All week since that class I have been much more mindful of what I've eaten. Interestingly, some practitioners are using mindfulness with diets and food disorders. Making people more mindful about what they eat helps people to slow way down and to appreciate every morsel of food that they put into their mouths. This kind of food-related mindfulness training tends to get people to eat less and enjoy food more.

There are also specific mindfulness classes designed to help depression.

Well, so, mindfulness, like life, isn't perfect. It doesn't always work. I still curse and get frustrated and angry. But I can pull myself back from the brink. I can think myself out of dark corners. I can live with what happens. I am way more forgiving of myself and others, and unfortunate (and worse) circumstances.

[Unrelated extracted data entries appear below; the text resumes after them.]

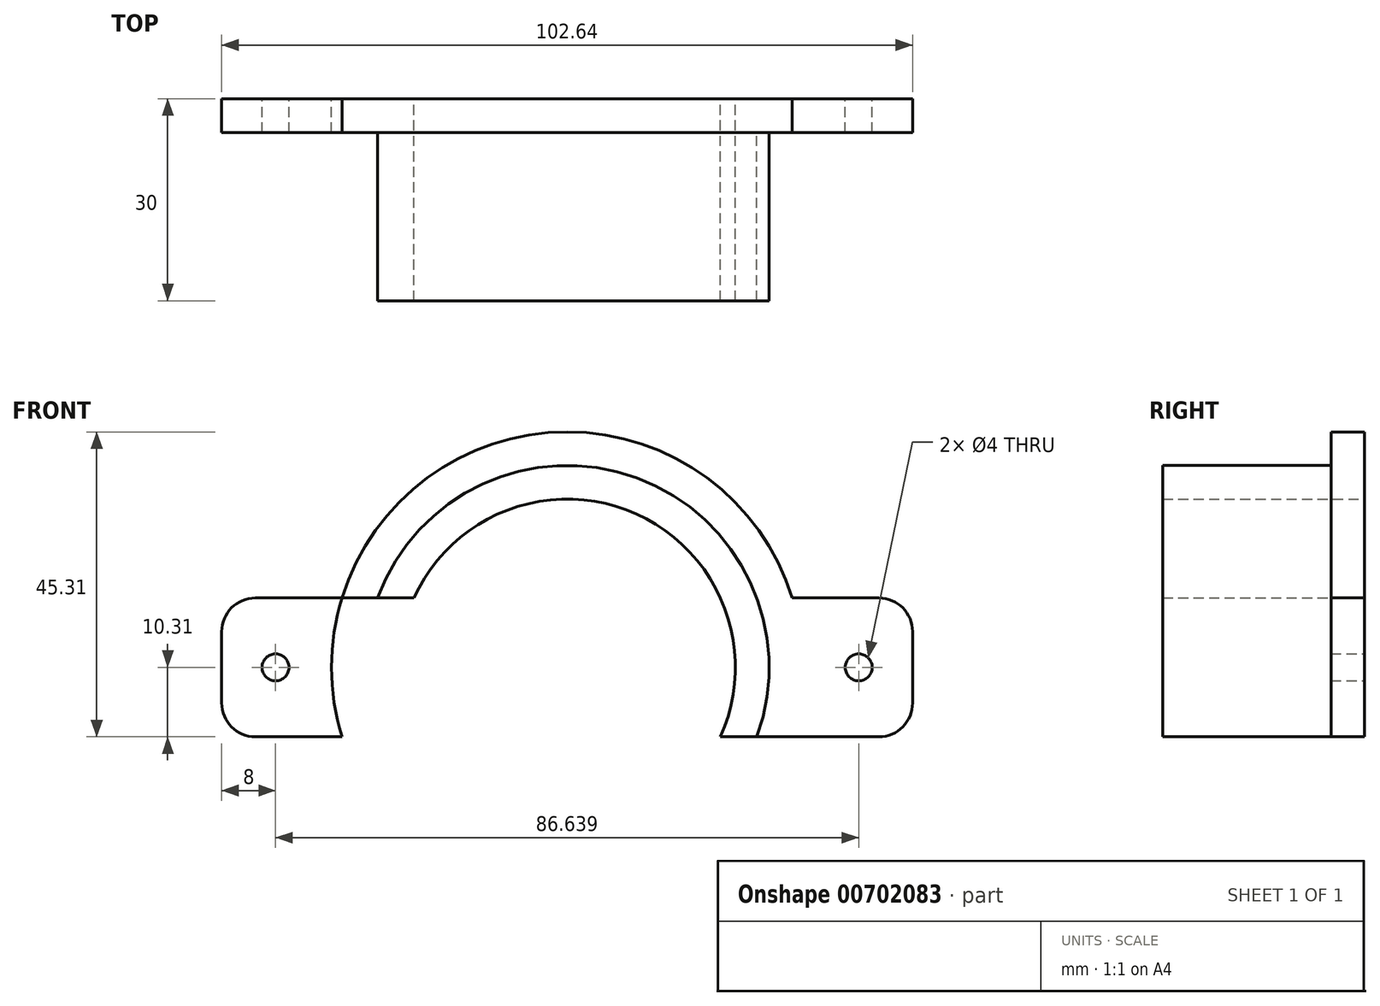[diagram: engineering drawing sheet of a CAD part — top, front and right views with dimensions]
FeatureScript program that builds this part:
annotation { "Feature Type Name" : "Feature", "Feature Type Description" : "" }
export const myFeature = defineFeature(function(context is Context, id is Id, definition is map)
    precondition{}
    {
        {
            var Q0;
            Q0=qCreatedBy(makeId("Front.planeOp"),FACE);
            var sketch = newSketch(context, id + "F0", { "sketchPlane" : qUnion([Q0])});
            skCircle(sketch, "E0", {"center": v(0, 0) * mm, "radius": 25 * mm});
            skCircle(sketch, "E1.0", {"center": v(0, 0) * mm, "radius": 30 * mm});
            skCircle(sketch, "E2.0", {"center": v(0, 0) * mm, "radius": 35 * mm});
            skLineSegment(sketch, "E3.bottom", {"start": v(46.32, 10.31) * mm, "end": v(-46.32, 10.31) * mm});
            skLineSegment(sketch, "E3.top", {"start": v(46.32, -10.31) * mm, "end": v(-46.32, -10.31) * mm});
            skLineSegment(sketch, "E3.left", {"start": v(51.32, 5.31) * mm, "end": v(51.32, -5.31) * mm});
            skLineSegment(sketch, "E3.right", {"start": v(-51.32, 5.31) * mm, "end": v(-51.32, -5.31) * mm});
            skPoint(sketch, "E4.visualSharp", {"position": v(-51.32, 10.31) * mm});
            skArc(sketch, "E4.filletArc", {"start": v(-46.32, 10.31) * mm, "mid": v(-49.86, 8.85) * mm, "end": v(-51.32, 5.31) * mm});
            skPoint(sketch, "E5.visualSharp", {"position": v(-51.32, -10.31) * mm});
            skArc(sketch, "E5.filletArc", {"start": v(-51.32, -5.31) * mm, "mid": v(-49.86, -8.85) * mm, "end": v(-46.32, -10.31) * mm});
            skPoint(sketch, "E6.visualSharp", {"position": v(51.32, -10.31) * mm});
            skArc(sketch, "E6.filletArc", {"start": v(46.32, -10.31) * mm, "mid": v(49.86, -8.85) * mm, "end": v(51.32, -5.31) * mm});
            skPoint(sketch, "E7.visualSharp", {"position": v(51.32, 10.31) * mm});
            skArc(sketch, "E7.filletArc", {"start": v(51.32, 5.31) * mm, "mid": v(49.86, 8.85) * mm, "end": v(46.32, 10.31) * mm});
            skCircle(sketch, "E8", {"center": v(-43.32, 0) * mm, "radius": 2 * mm});
            skCircle(sketch, "E9", {"center": v(43.32, 0) * mm, "radius": 2 * mm});
            skSolve(sketch);
        }
        {
            var Q0;
            {var subQ0=sQuery(id+"F0.wireOp",EDGE,"E3.bottom");var subQ1=sQuery(id+"F0.wireOp",EDGE,"E0");var subQ2=makeQuery(id+"F0.imprint","INTERSECT",VERTEX,{"disambiguationData":[OD(0.0)],"derivedFrom":[subQ1,subQ0]});Q0=makeQuery(id+"F0.imprint","IMPRINT",FACE,{"disambiguationData":[TD([[makeQuery(id+"F0.imprint","IMPRINT",EDGE,{"disambiguationData":[TD([[subQ2,1.0]])],"derivedFrom":subQ1}),-1.0]])]});}
            var Q1;
            {var subQ0=sQuery(id+"F0.wireOp",EDGE,"E3.top");var subQ1=sQuery(id+"F0.wireOp",EDGE,"E0");var subQ2=makeQuery(id+"F0.imprint","INTERSECT",VERTEX,{"disambiguationData":[OD(0.0)],"derivedFrom":[subQ1,subQ0]});Q1=makeQuery(id+"F0.imprint","IMPRINT",FACE,{"disambiguationData":[TD([[makeQuery(id+"F0.imprint","IMPRINT",EDGE,{"disambiguationData":[TD([[subQ2,-1.0]])],"derivedFrom":subQ1}),-1.0]])]});}
            var Q2;
            {var subQ0=sQuery(id+"F0.wireOp",EDGE,"E3.bottom");var subQ1=sQuery(id+"F0.wireOp",EDGE,"E0");var subQ2=makeQuery(id+"F0.imprint","INTERSECT",VERTEX,{"disambiguationData":[OD(0.0)],"derivedFrom":[subQ1,subQ0]});Q2=makeQuery(id+"F0.imprint","IMPRINT",FACE,{"disambiguationData":[TD([[makeQuery(id+"F0.imprint","IMPRINT",EDGE,{"disambiguationData":[TD([[subQ2,-1.0]])],"derivedFrom":subQ1}),-1.0]])]});}
            var Q3;
            {var subQ0=sQuery(id+"F0.wireOp",EDGE,"E3.bottom");var subQ1=sQuery(id+"F0.wireOp",EDGE,"E0");var subQ2=makeQuery(id+"F0.imprint","INTERSECT",VERTEX,{"disambiguationData":[OD(1.0)],"derivedFrom":[subQ1,subQ0]});Q3=makeQuery(id+"F0.imprint","IMPRINT",FACE,{"disambiguationData":[TD([[makeQuery(id+"F0.imprint","IMPRINT",EDGE,{"disambiguationData":[TD([[subQ2,1.0]])],"derivedFrom":subQ1}),-1.0]])]});}
            extrude(context, id + "F1", {"entities" : qUnion([Q0, Q1, Q2, Q3]), "depth" : 30 * mm, "offsetDistance" : 25 * mm});
        }
        {
            var Q0;
            {var subQ0=sQuery(id+"F0.wireOp",EDGE,"E3.bottom");var subQ1=sQuery(id+"F0.wireOp",EDGE,"E1.0");var subQ2=makeQuery(id+"F0.imprint","INTERSECT",VERTEX,{"disambiguationData":[OD(0.0)],"derivedFrom":[subQ1,subQ0]});Q0=makeQuery(id+"F0.imprint","IMPRINT",FACE,{"disambiguationData":[TD([[makeQuery(id+"F0.imprint","IMPRINT",EDGE,{"disambiguationData":[TD([[subQ2,-1.0]])],"derivedFrom":subQ1}),-1.0]])]});}
            var Q1;
            {var subQ0=sQuery(id+"F0.wireOp",EDGE,"E3.bottom");var subQ1=sQuery(id+"F0.wireOp",EDGE,"E1.0");var subQ2=makeQuery(id+"F0.imprint","INTERSECT",VERTEX,{"disambiguationData":[OD(0.0)],"derivedFrom":[subQ1,subQ0]});Q1=makeQuery(id+"F0.imprint","IMPRINT",FACE,{"disambiguationData":[TD([[makeQuery(id+"F0.imprint","IMPRINT",EDGE,{"disambiguationData":[TD([[subQ2,1.0]])],"derivedFrom":subQ1}),-1.0]])]});}
            var Q2;
            {var subQ0=sQuery(id+"F0.wireOp",EDGE,"E3.bottom");var subQ1=sQuery(id+"F0.wireOp",EDGE,"E1.0");var subQ2=makeQuery(id+"F0.imprint","INTERSECT",VERTEX,{"disambiguationData":[OD(1.0)],"derivedFrom":[subQ1,subQ0]});Q2=makeQuery(id+"F0.imprint","IMPRINT",FACE,{"disambiguationData":[TD([[makeQuery(id+"F0.imprint","IMPRINT",EDGE,{"disambiguationData":[TD([[subQ2,1.0]])],"derivedFrom":subQ1}),-1.0]])]});}
            var Q3;
            {var subQ0=sQuery(id+"F0.wireOp",EDGE,"E3.top");var subQ1=sQuery(id+"F0.wireOp",EDGE,"E1.0");var subQ2=makeQuery(id+"F0.imprint","INTERSECT",VERTEX,{"disambiguationData":[OD(0.0)],"derivedFrom":[subQ1,subQ0]});Q3=makeQuery(id+"F0.imprint","IMPRINT",FACE,{"disambiguationData":[TD([[makeQuery(id+"F0.imprint","IMPRINT",EDGE,{"disambiguationData":[TD([[subQ2,-1.0]])],"derivedFrom":subQ1}),-1.0]])]});}
            var Q4;
            Q4=makeQuery(id+"F0.imprint","IMPRINT",FACE,{"disambiguationData":[TD([[makeQuery(id+"F0.imprint","IMPRINT",EDGE,{"derivedFrom":sQuery(id+"F0.wireOp",EDGE,"E3.right")}),1.0]])]});
            var Q5;
            Q5=makeQuery(id+"F0.imprint","IMPRINT",FACE,{"disambiguationData":[TD([[makeQuery(id+"F0.imprint","IMPRINT",EDGE,{"derivedFrom":sQuery(id+"F0.wireOp",EDGE,"E3.left")}),-1.0]])]});
            extrude(context, id + "F2", {"entities" : qUnion([Q0, Q1, Q2, Q3, Q4, Q5]), "operationType" : NewBodyOperationType.ADD, "depth" : 5 * mm, "offsetDistance" : 25 * mm});
        }
    });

To the skeptical New York Times writer (her name is Sindya N. Bhanoo), I have two things to say: thank you SO much for writing this article. And very humbly and respectfully I would add: try joining your husband. Try meditating!

P.S. I also want to thank my husband for forwarding The New York Times link about Bhanoo's article to me; in forwarding it, he told me that this article was one of the most frequently viewed on the Times site! Now that is quite remarkable. And is it any wonder! We have the capability of changing our brains for the better! What a great message!